Open aaronfranke opened 1 year ago

aaronfranke commented 1 year ago

https://registry.khronos.org/glTF/specs/2.0/glTF-2.0.html#transformations

The glTF specification section for node transformations contains this implementation note:

Implementation Note

Transformation matrices cannot skew or shear.

However, there is something left unclear. This seems to indicate that the glTF spec does not desire for skewed and sheared transformation matrices to exist in the file. However, it is possible to create a skew/shear by having a parent node with a non-uniform scale, and a child node with a rotation. There is a way to ensure skew/shear cannot be created by composition, by ensuring all transformation matrices are conformal, or by disallowing this configuration of a scaled parent with a rotated child.

So, questions:

lexaknyazev commented 1 year ago

What is the desired outcome of disallowing skewed/sheared matrices in glTF?

To allow converting a node's local transform matrix to TRS because some engines at the time of writing were accepting only TRS properties for node transforms. Initially, the node.matrix property was intended for storing precomputed TRS transforms for static nodes, hence the restriction on targeting such nodes by animations.

Is it allowed to create a skew/shear with multiple nodes like this?

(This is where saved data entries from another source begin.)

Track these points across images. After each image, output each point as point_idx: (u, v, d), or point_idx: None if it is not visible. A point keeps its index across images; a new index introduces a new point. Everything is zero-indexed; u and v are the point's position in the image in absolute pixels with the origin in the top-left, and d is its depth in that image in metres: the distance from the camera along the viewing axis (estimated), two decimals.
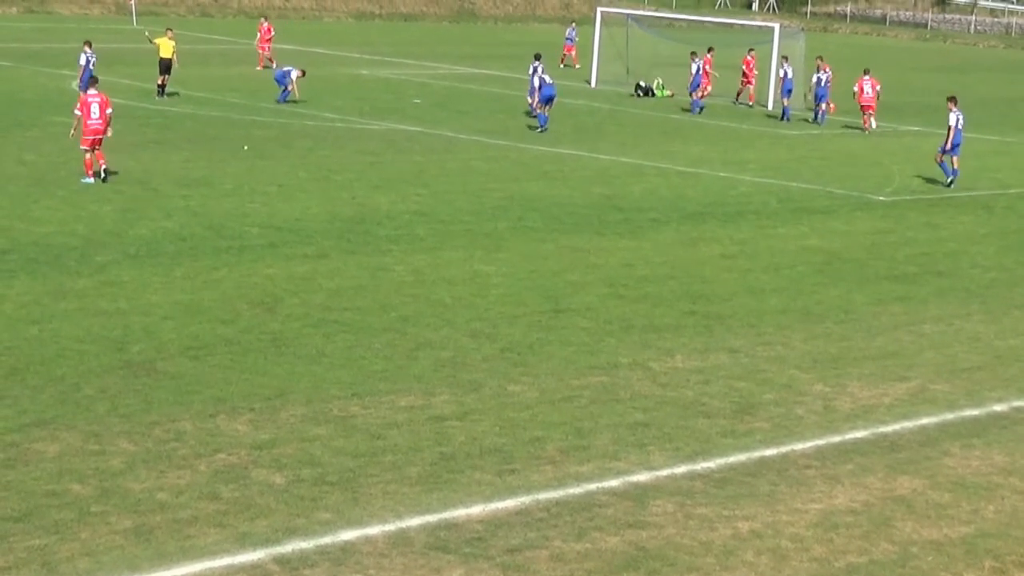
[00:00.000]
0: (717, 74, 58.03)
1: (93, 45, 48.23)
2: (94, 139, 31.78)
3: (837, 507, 15.09)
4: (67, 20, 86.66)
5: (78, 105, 32.33)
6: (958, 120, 38.58)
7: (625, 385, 19.02)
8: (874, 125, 52.26)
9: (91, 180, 31.76)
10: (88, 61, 46.07)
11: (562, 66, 71.89)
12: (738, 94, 59.38)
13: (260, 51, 63.46)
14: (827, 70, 53.55)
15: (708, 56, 57.16)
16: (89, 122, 31.59)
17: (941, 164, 39.02)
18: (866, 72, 52.61)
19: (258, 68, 62.15)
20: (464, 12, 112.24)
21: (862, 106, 52.30)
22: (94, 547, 13.03)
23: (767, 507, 14.93)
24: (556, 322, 22.14)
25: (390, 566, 13.02)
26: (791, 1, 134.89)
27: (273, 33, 64.19)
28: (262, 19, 67.13)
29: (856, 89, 52.51)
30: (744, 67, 58.86)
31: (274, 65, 61.94)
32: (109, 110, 32.00)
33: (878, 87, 52.34)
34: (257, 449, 15.79)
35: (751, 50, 59.30)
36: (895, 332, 22.85)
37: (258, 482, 14.84)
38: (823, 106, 53.44)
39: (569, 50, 73.66)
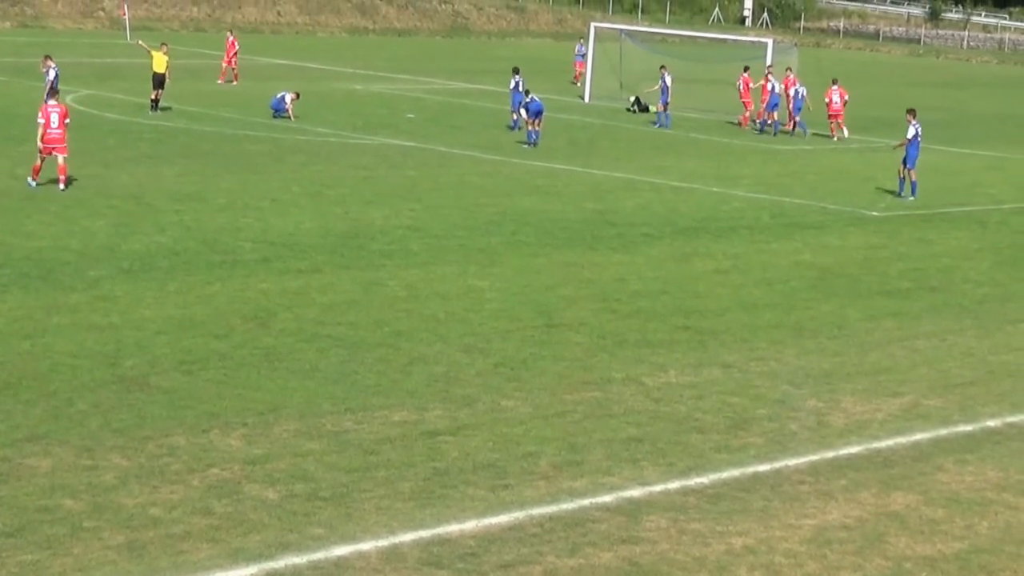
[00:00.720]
0: (763, 82, 57.94)
1: (55, 58, 48.21)
2: (52, 147, 32.79)
3: (831, 523, 15.08)
4: (61, 35, 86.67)
5: (40, 114, 33.22)
6: (917, 133, 38.75)
7: (618, 400, 19.01)
8: (845, 134, 53.63)
9: (34, 184, 32.75)
10: (57, 76, 46.27)
11: (576, 83, 71.57)
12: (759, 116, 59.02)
13: (226, 65, 63.31)
14: (796, 83, 54.55)
15: (745, 75, 56.88)
16: (49, 131, 32.67)
17: (912, 180, 39.06)
18: (834, 82, 54.01)
19: (219, 82, 62.05)
20: (457, 27, 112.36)
21: (830, 115, 53.95)
22: (87, 563, 13.00)
23: (761, 523, 14.92)
24: (549, 337, 22.14)
25: None
26: (784, 17, 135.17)
27: (238, 47, 64.05)
28: (228, 32, 67.01)
29: (826, 99, 53.85)
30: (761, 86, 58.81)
31: (236, 82, 61.99)
32: (67, 120, 33.29)
33: (846, 96, 53.87)
34: (250, 464, 15.77)
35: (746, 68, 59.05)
36: (888, 347, 22.85)
37: (251, 497, 14.82)
38: (797, 118, 54.32)
39: (580, 67, 72.83)
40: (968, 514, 15.59)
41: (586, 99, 63.68)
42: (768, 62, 58.64)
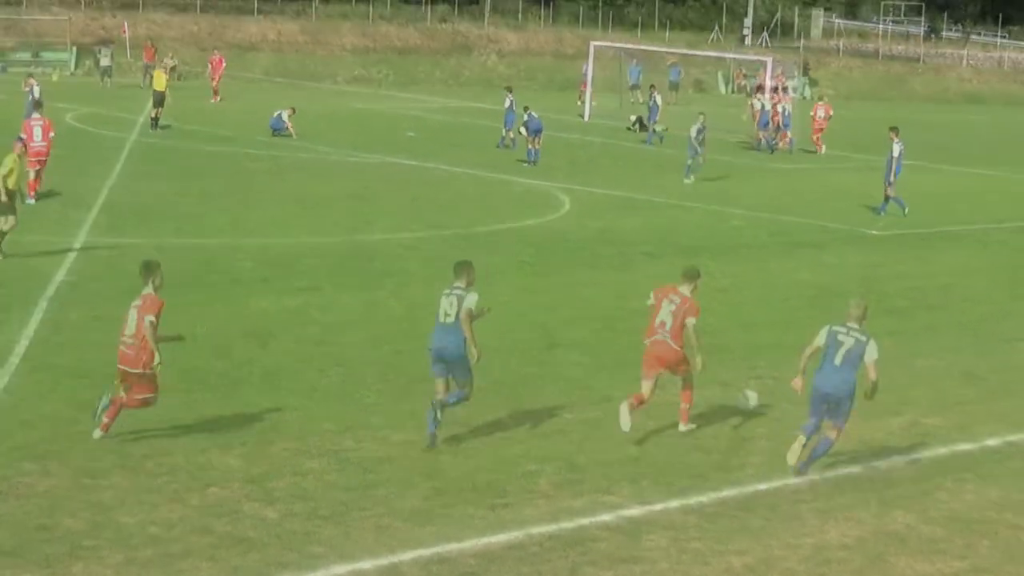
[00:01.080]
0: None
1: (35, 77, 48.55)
2: (37, 160, 33.16)
3: (830, 542, 15.07)
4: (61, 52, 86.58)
5: (23, 129, 33.65)
6: (901, 151, 38.96)
7: (618, 420, 18.96)
8: (823, 149, 54.82)
9: (32, 200, 32.74)
10: (40, 93, 46.67)
11: (580, 103, 71.47)
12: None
13: (215, 83, 63.49)
14: (782, 100, 55.82)
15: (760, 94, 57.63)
16: (32, 144, 32.98)
17: (895, 198, 39.13)
18: (820, 98, 54.94)
19: (213, 101, 62.15)
20: (458, 46, 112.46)
21: (815, 129, 55.46)
22: None
23: (760, 542, 14.90)
24: (549, 356, 22.13)
25: None
26: (784, 35, 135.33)
27: (224, 66, 64.18)
28: (214, 51, 67.22)
29: (811, 113, 55.63)
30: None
31: (217, 99, 62.16)
32: (52, 133, 33.90)
33: (831, 112, 55.54)
34: (249, 483, 15.75)
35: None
36: (886, 366, 22.63)
37: (250, 516, 14.80)
38: (788, 134, 55.14)
39: (585, 87, 72.48)
40: (968, 533, 15.57)
41: (586, 117, 63.75)
42: (770, 81, 59.02)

Technically yes. This case has never been addressed explicitly.

Is it acceptable for a glTF extension ...

This may be tricky to enforce considering nested transforms and animations, e.g., if skewing or shearing appear only between keyframes.

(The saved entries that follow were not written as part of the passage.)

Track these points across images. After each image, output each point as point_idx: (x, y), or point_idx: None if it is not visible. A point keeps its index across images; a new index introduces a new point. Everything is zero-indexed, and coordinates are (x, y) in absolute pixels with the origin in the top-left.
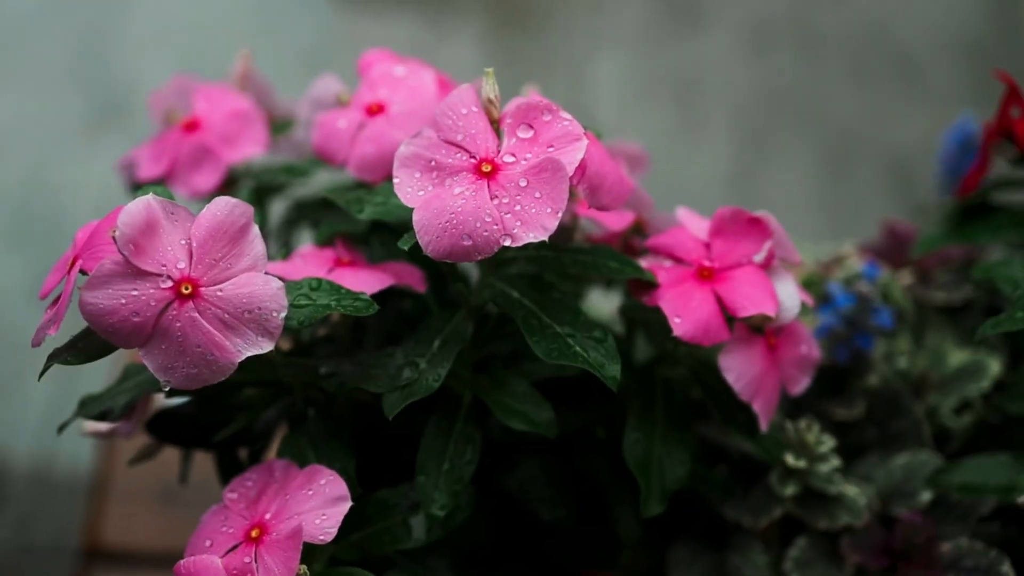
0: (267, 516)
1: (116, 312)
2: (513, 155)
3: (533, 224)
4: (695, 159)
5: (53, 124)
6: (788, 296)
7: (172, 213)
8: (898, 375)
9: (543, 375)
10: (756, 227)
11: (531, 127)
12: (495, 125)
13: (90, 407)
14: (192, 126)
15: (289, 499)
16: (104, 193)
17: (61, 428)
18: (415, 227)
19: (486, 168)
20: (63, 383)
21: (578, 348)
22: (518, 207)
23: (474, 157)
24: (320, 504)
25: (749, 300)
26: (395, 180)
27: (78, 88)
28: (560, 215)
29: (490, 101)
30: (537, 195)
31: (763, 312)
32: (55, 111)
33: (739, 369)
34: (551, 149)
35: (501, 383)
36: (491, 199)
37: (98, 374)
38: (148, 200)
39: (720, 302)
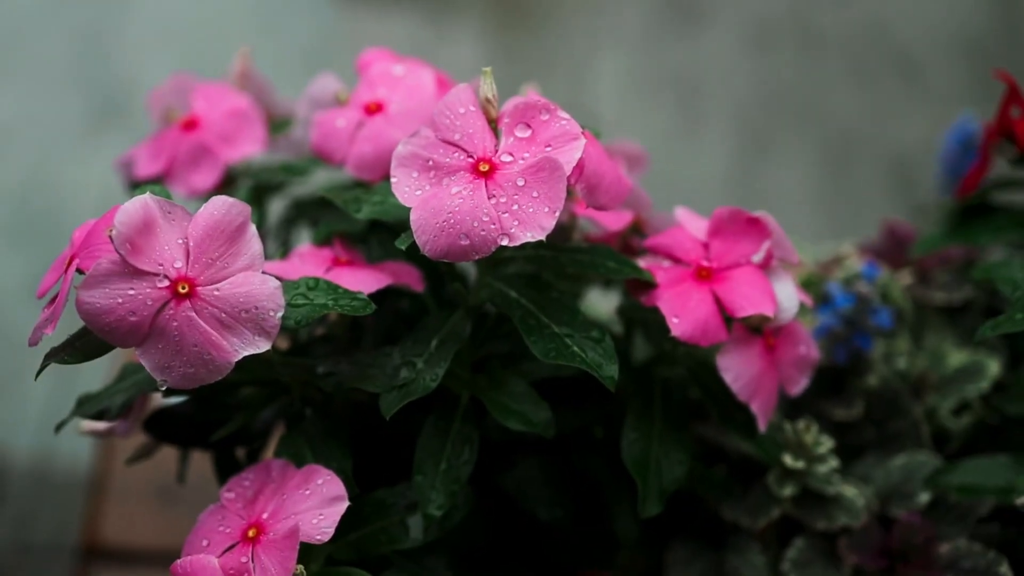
0: (264, 516)
1: (113, 311)
2: (511, 154)
3: (531, 223)
4: (695, 159)
5: (53, 124)
6: (786, 296)
7: (169, 212)
8: (897, 376)
9: (541, 375)
10: (755, 227)
11: (529, 126)
12: (493, 124)
13: (87, 406)
14: (190, 125)
15: (286, 499)
16: (104, 193)
17: (59, 427)
18: (412, 226)
19: (484, 167)
20: (62, 382)
21: (576, 348)
22: (515, 206)
23: (472, 156)
24: (317, 504)
25: (747, 300)
26: (393, 179)
27: (78, 88)
28: (557, 214)
29: (488, 100)
30: (535, 194)
31: (761, 312)
32: (55, 111)
33: (737, 369)
34: (549, 148)
35: (499, 383)
36: (488, 198)
37: (97, 373)
38: (145, 199)
39: (718, 302)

rotu commented 2 weeks ago

The TRS restriction has the unfortunate consequence that you can’t just “unparent” an arbitrary node and keep the same transform because that might be an illegal matrix.

Should conformal transformations, where the only scale is uniform, be recommended for non-leaf nodes?

I like the idea of restricting non-leaf nodes to conformal transforms. But even better, I like the idea of lifting the TRS constraint.

This may be tricky to enforce considering nested transforms and animations, e.g., if skewing or shearing appear only between keyframes.

Fortunately (and unlike TRS), the composition of conformal transforms is conformal. So I think it’s enough to check that no keyframe has non-uniform scaling. Am I missing something?